I've never been really big on conspiracy theories. Seems to me that there exist certain factions of the population who enjoy conspiracy theories just for the sake of feeling pissed off about something - damn hippies - but really, some of the theories are quite convincing, especially those where you can infer an obvious motive for conspiring. I'm most likely to feel there's some truth behind conspiracy theories where money is a motivator. Case in point: cigarettes are toxic after all, imagine that! Who'd'a thunk tobacco companies would have been lying all that time?
**insert cash register sound here**
Though I'm not totally certain that qualifies as a "conspiracy theory". Maybe it is better defined as, say, a "successful business model". Hey, corporations are people too, you know - think of it from their point of view: what good can come of a product that doesn't create a self-perpetuating market? Hence, disposable goods. Addictive substances. Toilet bowl cleaners.

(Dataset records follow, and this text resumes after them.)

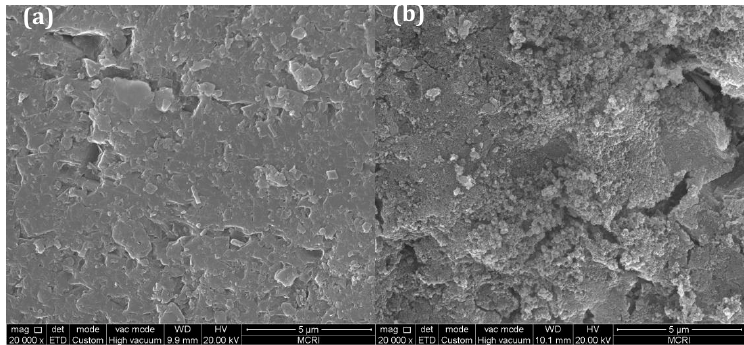
Figure 9. Scanning electronic microscope images of ( a ) virgin sand and ( b ) the filter media collected from filter R3 on the 12th day.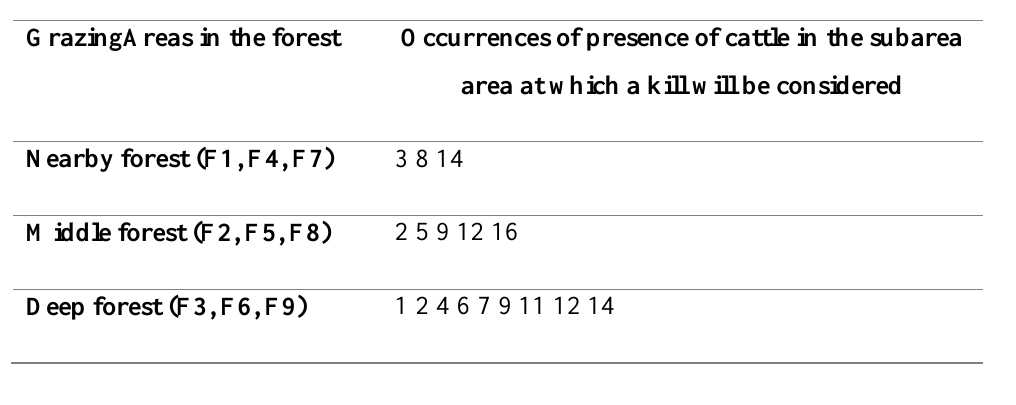
Table 2. Predefined timing for cattle predation by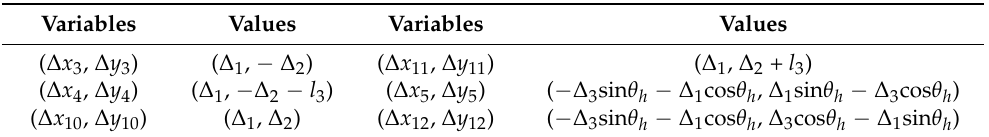
Table 2. The mass center position of a rigid body with respect to the j -end or k -end of the i th flexure element. Variables Values Variables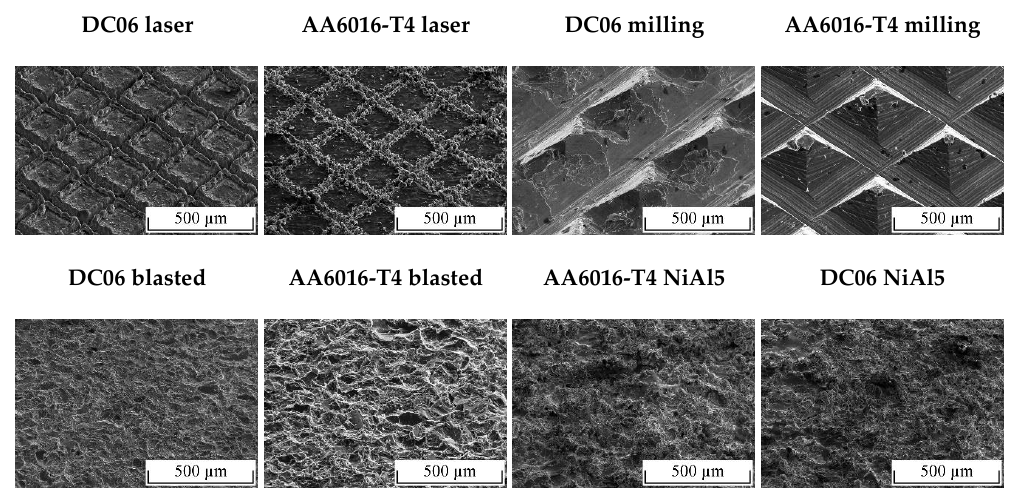
Figure 6. SEM images of the differently structured surfaces for DC06 and AA6016-T4.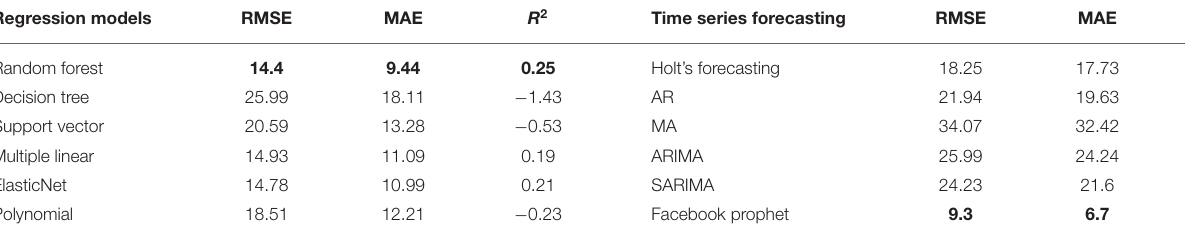
TABLE 8 | Performance metrics comparison table for Pune. Regression models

Oh, yes, toilet bowl cleaners.
It's a well-known fact among the wifely set that the scent of Toilet Duck exerts a powerful laxative effect on those Y-chromosome types. Try it, you'll see - the damn instant you finish scrubbing the john someone will invariably be in there stinking the place up again. In fact, and this is where the conspiracy theory gets really dark and treacherous, I even suspect toilet bowl cleaners are somehow formulated to enhance creativity.
Because it's always a Picasso Dump.
Truthfully, I think old Pablo got the raw end of that particular bit of nomenclature, because "Pollock Plop" really is far more apt, not to mention catchier. But maybe that's a theory for another day.